Funding a Greener Future: Friends Fiduciary’s Green Fund (part 1)

(This is the first post about Green Fund investing, providing an explanation of “green” investing, and how it fits with Quaker principles. A second post on the specifics of Friends Fiduciary’s Quaker Green Fund will be posted in part 2. The text in these posts comes from the most recent Friends Fiduciary newsletter. Re-published with permission.)

FUNDING A GREENER FUTURE

Quakers have always known the importance of putting our money where our values are. At Friends Fiduciary, investing according to Quaker principles involves not only avoiding those companies, products and services that are inconsistent with our principles, but also seeking opportunities to actively support companies and initiatives that reflect our values. We begin our investment process by focusing on companies that are beneficial to society and have better environmental, social and governance (ESG) profiles in their respective sectors. We are enthusiastic about a fairly new, small but growing security class that offers the opportunity to invest affirmatively in projects designed to mitigate climate change.

When it comes to directly funding initiatives that further our values, ‘green bonds’ are one of the most effective and efficient options available. We are expanding our holdings of these securities and are excited to put them to work for our constituents. Chosen carefully, green bonds not only support global climate-change goals, they also provide attractive returns and portfolio diversification benefits.

What are green bonds?

The phrase ‘green bonds’ is gaining currency among institutional investors, but is still loosely defined.

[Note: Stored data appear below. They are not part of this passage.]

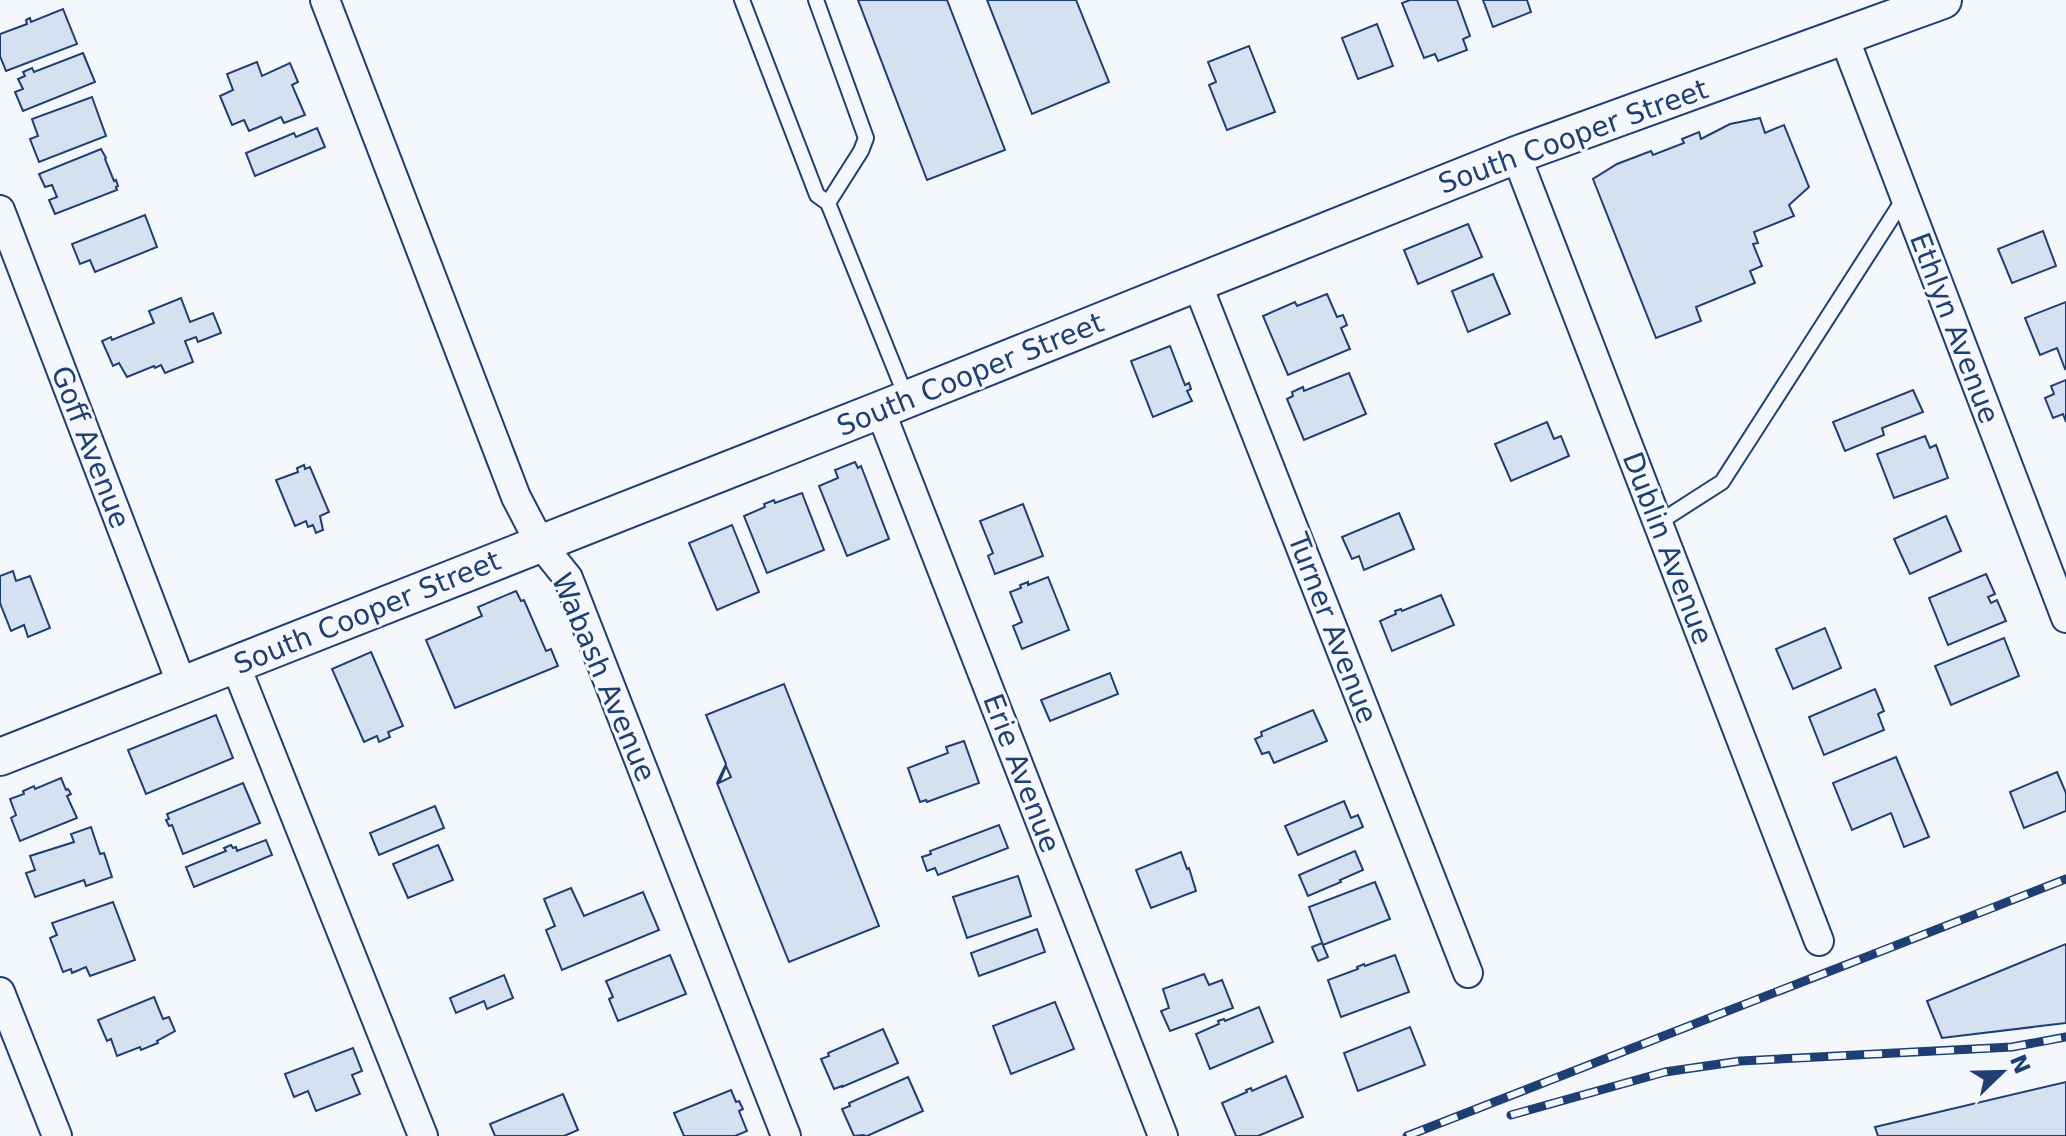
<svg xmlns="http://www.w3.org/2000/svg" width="2066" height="1136" font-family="'DejaVu Sans',sans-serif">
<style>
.building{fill:#d5e0f0;stroke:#1d3f73;stroke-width:2;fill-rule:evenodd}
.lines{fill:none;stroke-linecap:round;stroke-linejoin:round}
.service-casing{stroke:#1d3f73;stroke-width:18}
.minor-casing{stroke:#1d3f73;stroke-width:32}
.tertiary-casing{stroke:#1d3f73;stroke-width:40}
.service{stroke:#f4f7fb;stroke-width:14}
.minor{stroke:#f4f7fb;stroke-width:28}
.tertiary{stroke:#f4f7fb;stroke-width:36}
.rail-casing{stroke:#1d3f73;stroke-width:9}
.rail{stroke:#f4f7fb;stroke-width:6;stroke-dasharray:18;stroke-linecap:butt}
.labels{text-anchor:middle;stroke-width:6;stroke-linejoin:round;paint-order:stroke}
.street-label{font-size:28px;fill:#1d3f73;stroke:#f4f7fb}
</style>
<rect width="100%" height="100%" fill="#f4f7fb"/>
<g class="building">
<path d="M 858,0 L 947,0 L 1005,150 L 927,180 Z"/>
<path d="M 987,0 L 1076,0 L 1109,82 L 1032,114 Z"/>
<path d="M 1410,0 L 1457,0 L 1470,36 L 1463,39 L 1467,50 L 1438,61 L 1435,54 L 1424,58 L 1402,3 Z"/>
<path d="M 1483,0 L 1527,0 L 1531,12 L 1493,27 Z"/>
<path d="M 63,9 L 77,44 L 6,71 L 0,56 L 0,34 L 27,24 L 26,20 L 30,18 L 31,22 Z"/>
<path d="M 1377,24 L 1393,66 L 1358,79 L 1342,38 Z"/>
<path d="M 1249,46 L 1275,112 L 1227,130 L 1209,85 L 1216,82 L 1208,62 Z"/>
<path d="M 83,53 L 95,82 L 23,111 L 15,92 L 23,89 L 18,79 L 25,76 L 23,72 L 32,68 L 34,72 Z"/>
<path d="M 257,62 L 262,76 L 290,63 L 298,82 L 292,85 L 305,115 L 284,123 L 281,117 L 249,131 L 244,120 L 232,125 L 220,96 L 233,90 L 227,74 Z"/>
<path d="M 92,97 L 106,136 L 39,162 L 30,139 L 38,136 L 32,119 Z"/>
<path d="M 1760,118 L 1765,133 L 1784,125 L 1809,187 L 1789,205 L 1794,216 L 1754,232 L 1758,243 L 1753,244 L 1762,266 L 1750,271 L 1755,283 L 1696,307 L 1701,321 L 1656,338 L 1593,179 L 1617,164 L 1651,151 L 1653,155 L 1684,143 L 1682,139 L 1699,132 L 1701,139 L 1730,124 Z"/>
<path d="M 317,128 L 325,147 L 255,176 L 246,153 L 294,133 L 296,137 Z"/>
<path d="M 101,149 L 106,158 L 105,159 L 114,181 L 116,180 L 118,186 L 116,187 L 117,190 L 55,214 L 49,200 L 57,197 L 52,185 L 45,187 L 39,174 Z"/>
<path d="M 145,215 L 157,247 L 95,272 L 90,260 L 80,264 L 72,244 Z"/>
<path d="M 1468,224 L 1482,257 L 1418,284 L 1404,250 Z"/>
<path d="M 2043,231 L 2056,266 L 2012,283 L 1998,249 Z"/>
<path d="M 1493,274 L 1510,314 L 1468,332 L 1452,291 Z"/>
<path d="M 1327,294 L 1337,317 L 1343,315 L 1347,325 L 1341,328 L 1350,349 L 1288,375 L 1263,316 L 1295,302 L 1297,306 Z"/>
<path d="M 181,298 L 190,322 L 213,313 L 221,333 L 198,342 L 196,337 L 185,341 L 193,362 L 165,373 L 161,365 L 155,368 L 154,366 L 127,377 L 119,363 L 113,366 L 102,341 L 111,337 L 112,340 L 154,323 L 149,311 Z"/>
<path d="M 2066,302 L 2066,368 L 2065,369 L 2057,348 L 2040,355 L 2025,318 Z"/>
<path d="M 1170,346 L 1185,385 L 1189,383 L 1191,389 L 1187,391 L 1192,401 L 1153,417 L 1131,361 Z"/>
<path d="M 1349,373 L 1366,414 L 1304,440 L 1287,399 L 1293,396 L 1292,392 L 1303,387 L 1304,391 Z"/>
<path d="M 2066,380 L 2066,422 L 2063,414 L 2053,418 L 2045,398 L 2054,394 L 2051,386 Z"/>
<path d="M 1913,390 L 1923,412 L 1882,428 L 1884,435 L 1845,451 L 1833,422 Z"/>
<path d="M 1547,422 L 1554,439 L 1561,436 L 1569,456 L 1511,481 L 1495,444 Z"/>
<path d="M 1925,436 L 1930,448 L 1936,445 L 1948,478 L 1894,498 L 1877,454 Z"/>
<path d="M 855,462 L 858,468 L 861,466 L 889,539 L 847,556 L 819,486 L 838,478 L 835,470 Z"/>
<path d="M 304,465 L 305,469 L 310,467 L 329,512 L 320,516 L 323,530 L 316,533 L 313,525 L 308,527 L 306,521 L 295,526 L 276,480 L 298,472 L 297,468 Z"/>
<path d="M 802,493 L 824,550 L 767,573 L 744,516 L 765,507 L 764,504 L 774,500 L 775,503 Z"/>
<path d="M 1023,504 L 1043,556 L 995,574 L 988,556 L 993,553 L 980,521 Z"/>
<path d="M 1399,513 L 1414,549 L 1364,570 L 1359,556 L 1352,559 L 1342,537 Z"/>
<path d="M 1946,516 L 1961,551 L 1910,574 L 1894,539 Z"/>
<path d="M 732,525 L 759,592 L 717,610 L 689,543 Z"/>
<path d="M 13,571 L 16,581 L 30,576 L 50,628 L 28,637 L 24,625 L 11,631 L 0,603 L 0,576 Z"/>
<path d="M 1986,574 L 1995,594 L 1988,597 L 1991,603 L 1997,600 L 2006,621 L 1948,645 L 1929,598 Z"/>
<path d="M 1048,577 L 1069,630 L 1022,649 L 1013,626 L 1022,622 L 1010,592 L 1021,588 L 1020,585 L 1028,582 L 1028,585 Z"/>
<path d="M 516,591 L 521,601 L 524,600 L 546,651 L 551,649 L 558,666 L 455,708 L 426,640 L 482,616 L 478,607 Z"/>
<path d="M 1441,595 L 1454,625 L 1392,651 L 1380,621 L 1396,614 L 1395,611 L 1401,609 L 1402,611 Z"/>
<path d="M 1825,628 L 1841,668 L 1793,689 L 1776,649 Z"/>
<path d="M 2004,638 L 2019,676 L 1951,705 L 1935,666 Z"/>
<path d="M 371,652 L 403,726 L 388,732 L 390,737 L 379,742 L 377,736 L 364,742 L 332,669 Z"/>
<path d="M 1110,673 L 1118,694 L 1050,721 L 1041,700 Z"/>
<path d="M 784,684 L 879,926 L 789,962 L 717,783 L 726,764 L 706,715 ZM 726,766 L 731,777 L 719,783 Z"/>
<path d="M 1875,689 L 1884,711 L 1878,714 L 1884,730 L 1824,755 L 1809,717 Z"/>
<path d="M 1313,710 L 1327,741 L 1274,763 L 1269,752 L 1262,754 L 1255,739 L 1262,736 L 1261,732 Z"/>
<path d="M 216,715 L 233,758 L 146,794 L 128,750 Z"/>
<path d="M 964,741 L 979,783 L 927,802 L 926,800 L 920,802 L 908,768 L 948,753 L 946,747 Z"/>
<path d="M 1896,757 L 1929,837 L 1904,847 L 1891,813 L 1852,830 L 1833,783 Z"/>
<path d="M 2057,772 L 2066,793 L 2066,811 L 2024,828 L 2010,792 Z"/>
<path d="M 61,778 L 66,790 L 68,789 L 71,794 L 67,796 L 77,818 L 20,841 L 11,818 L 16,815 L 10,799 L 24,794 L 23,791 L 34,786 L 35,789 Z"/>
<path d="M 243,783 L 260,823 L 183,854 L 172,825 L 169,826 L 166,820 L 169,819 L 167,814 Z"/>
<path d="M 1344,801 L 1351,818 L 1358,815 L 1363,827 L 1298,855 L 1285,826 Z"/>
<path d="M 435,806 L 444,828 L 379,855 L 370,833 Z"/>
<path d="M 999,825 L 1008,848 L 938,875 L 935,868 L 927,871 L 922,857 L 931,854 L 930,851 Z"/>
<path d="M 91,827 L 100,854 L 104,853 L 112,877 L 86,886 L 84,880 L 35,897 L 26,873 L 35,870 L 30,856 L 74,842 L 71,834 Z"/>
<path d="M 266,840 L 272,855 L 194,887 L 186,867 L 226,851 L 224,848 L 231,845 L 233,848 L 236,847 L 237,851 Z"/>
<path d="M 438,845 L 453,880 L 408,898 L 393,864 Z"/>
<path d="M 1355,851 L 1363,870 L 1340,880 L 1341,882 L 1308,896 L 1299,875 Z"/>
<path d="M 1181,852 L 1187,869 L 1189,868 L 1196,891 L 1151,908 L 1136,870 Z"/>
<path d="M 1018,876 L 1031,916 L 967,938 L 953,897 Z"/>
<path d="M 1375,882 L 1390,919 L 1323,945 L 1309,907 Z"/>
<path d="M 571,888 L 584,916 L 643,892 L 659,930 L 562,970 L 546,930 L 555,926 L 544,899 Z"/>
<path d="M 113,902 L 135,960 L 90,976 L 86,967 L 72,973 L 71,969 L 63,972 L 50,938 L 57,935 L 52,923 Z"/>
<path d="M 1037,929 L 1045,952 L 979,976 L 971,953 Z"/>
<path d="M 1322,943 L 1328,957 L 1318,961 L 1312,947 Z"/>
<path d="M 2066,944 L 2066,1023 L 1942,1038 L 1927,1001 Z"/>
<path d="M 670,955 L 686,994 L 618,1021 L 609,999 L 613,997 L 606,981 Z"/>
<path d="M 1395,955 L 1409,992 L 1341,1017 L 1328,980 L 1358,969 L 1357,967 L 1364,964 L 1365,966 Z"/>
<path d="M 1204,974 L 1209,985 L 1222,980 L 1233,1008 L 1170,1031 L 1161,1011 L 1169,1008 L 1163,989 Z"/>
<path d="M 504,975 L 513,998 L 487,1009 L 484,1001 L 456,1013 L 450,998 Z"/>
<path d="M 154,997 L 163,1019 L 169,1017 L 175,1031 L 157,1041 L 158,1043 L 141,1050 L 140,1047 L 117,1056 L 111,1039 L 107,1041 L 98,1020 Z"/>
<path d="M 1055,1002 L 1074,1049 L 1011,1074 L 993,1026 Z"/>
<path d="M 1259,1007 L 1273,1042 L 1210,1069 L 1196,1034 L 1219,1024 L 1218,1021 L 1224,1019 L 1225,1021 Z"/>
<path d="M 1410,1027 L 1425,1065 L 1358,1091 L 1344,1053 Z"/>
<path d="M 883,1029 L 898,1063 L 842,1087 L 842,1086 L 834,1089 L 821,1059 L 829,1056 L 828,1053 Z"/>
<path d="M 353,1048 L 362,1071 L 352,1075 L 360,1094 L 316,1111 L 308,1091 L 294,1097 L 285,1074 Z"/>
<path d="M 1286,1076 L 1303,1117 L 1258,1136 L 1236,1136 L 1222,1103 L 1247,1092 L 1246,1090 L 1251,1088 L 1252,1091 Z"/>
<path d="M 908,1077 L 923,1111 L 867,1136 L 863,1135 L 854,1136 L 842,1109 L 850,1106 L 849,1103 Z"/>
<path d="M 2066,1082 L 2066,1136 L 1878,1136 L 1875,1127 Z"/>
<path d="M 731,1090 L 736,1102 L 739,1101 L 743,1109 L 739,1111 L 747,1131 L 735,1136 L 684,1136 L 674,1113 Z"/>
<path d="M 563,1094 L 578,1130 L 564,1136 L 495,1136 L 490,1124 Z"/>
</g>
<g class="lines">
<defs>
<g id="service">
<path d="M 742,0 L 817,195 L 828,203 L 907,399"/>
<path d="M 816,0 L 866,138 L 861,151 L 828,203"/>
<path d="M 1658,523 L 1722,482 L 1905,197"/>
</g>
<g id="minor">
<path d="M 325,0 L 516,497 L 540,543 L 568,578 L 786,1136"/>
<path d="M 1844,37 L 2066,618"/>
<path d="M 1516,155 L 1819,941"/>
<path d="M 0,210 L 182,685"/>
<path d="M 1197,283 L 1468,973"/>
<path d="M 880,410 L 1163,1136"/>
<path d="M 235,664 L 423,1136"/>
<path d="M 0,992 L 57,1136"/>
</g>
<path id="tertiary" d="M 0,757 L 880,410 L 1516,155 L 1943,0"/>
</defs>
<use href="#service" class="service-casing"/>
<use href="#minor" class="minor-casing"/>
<use href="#tertiary" class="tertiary-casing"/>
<use href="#service" class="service"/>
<use href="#minor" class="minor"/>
<use href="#tertiary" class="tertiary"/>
<defs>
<g id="rail">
<path d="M 1511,1115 L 1665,1072 L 1740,1061 L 2012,1047 L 2066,1037"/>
<path d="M 1407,1136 L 2066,879"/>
</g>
</defs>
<use href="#rail" class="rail-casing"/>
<use href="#rail" class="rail"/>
</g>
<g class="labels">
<g class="street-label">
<text transform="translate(1573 136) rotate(-20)" y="10">South Cooper Street</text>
<text transform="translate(1955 328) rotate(69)" y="10">Ethlyn Avenue</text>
<text transform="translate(970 374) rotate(-22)" y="10">South Cooper Street</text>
<text transform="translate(91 447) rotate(69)" y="10">Goff Avenue</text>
<text transform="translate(1668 548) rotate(69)" y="10">Dublin Avenue</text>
<text transform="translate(367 612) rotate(-22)" y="10">South Cooper Street</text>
<text transform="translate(1333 628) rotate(69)" y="10">Turner Avenue</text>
<text transform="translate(604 677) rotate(67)" y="10">Wabash Avenue</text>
<text transform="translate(1022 773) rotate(69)" y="10">Erie Avenue</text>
</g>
</g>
<g transform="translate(2002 1072) rotate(67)" stroke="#f4f7fb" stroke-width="6" paint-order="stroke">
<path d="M0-6L14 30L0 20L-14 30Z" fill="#1d3f73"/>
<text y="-12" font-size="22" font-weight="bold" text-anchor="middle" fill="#1d3f73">N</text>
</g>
</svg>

Bonds are fixed-income securities: debt, or an IOU, issued by a company or government with a promise to repay the capital with a defined amount of interest. ‘Green,’ however, has myriad definitions according to a specific investor’s perspective. At Friends Fiduciary, we are focused on bonds that fund projects designed to provide climate change solutions.

Our interest in green bonds mirrors growing interest from the broader investor community. In early 2014, the investor-advocacy group Ceres, working with global investment banks, advanced a set of voluntary guidelines known as the Green Bond Principles. They were designed to increase transparency in the marketplace, and to support organizations that are interested in issuing green bonds. Also in 2014, Barclays MSCI, a well-regarded and broadly-followed provider of fixed income indices, began offering its Barclays MSCI Green Bond Index, further validating green bonds as a distinct investable asset class.

With initiatives like these and the interest of investors like Friends Fiduciary and our constituents, issuance of green bonds is increasing rapidly. The Climate Bonds Initiative estimates that organizations issued a total of $36 billion in green bonds in 2014, an increase of over 300% from $11 billion in 2013. They predict a similar pace of growth in 2015, estimating total global issuance of $100 billion this year. While that is a tiny percentage of the $80 trillion broad bond market, the size and growth of the market are encouraging public and private-sector participants to consider new issuances to fund green initiatives.

Why green bonds?

Despite the strong growth in green bond issuance, Ceres estimates that an additional $44 trillion of investment in clean energy will be necessary to limit global warming to a 2°C rise. While the temperature target is subject to some controversy, the core premise is not: the global community needs to commit dramatically more investment dollars to combating climate change. Green bonds are an excellent means to do so.

One reason is that bonds are easier to issue than stock. Many organizations that cannot issue stock, including cities and states, private companies and small start-ups, can issue debt offerings. The issuer needs to provide detailed financial information and appropriate reporting to investors, but does not bear as great an ongoing regulatory burden as it would with stock. Therefore, green bonds can be an efficient means of raising funds for climate-related projects for a wide variety of entities. As an example, one early green-bond initiative was a 2001 security offered by the city of San Francisco, raising $100 million to implement solar and wind-energy generation. Other cities and states, as well as global development banks, government agencies and corporations, have issued green bonds more recently, including the Commonwealth of Pennsylvania, the University of Akron, the World Bank, the African Development Bank, SolarCity and Unilever to name a few.

Green bonds enable investors to target their funding. While conventional fixed-income securities are often earmarked for “general corporate purposes” or other broadly-defined programs, green bonds have specific objectives in raising funds for environmentally beneficial projects, as in the San Francisco example above. While some projects are very general, at Friends Fiduciary we are seeking and purchasing bonds that generate funds specifically for climate-change mitigation.

Bonds as a class are a necessary part of a balanced portfolio, providing risk diversification and broad exposure to a range of corporate and government issuers. We often engage with stock issuers to advocate for the causes and values important to us and our constituents. We have fewer opportunities to do this with our fixed income investments, but with green bonds we have the opportunity to advocate directly, with dollars, for solutions to climate change challenges.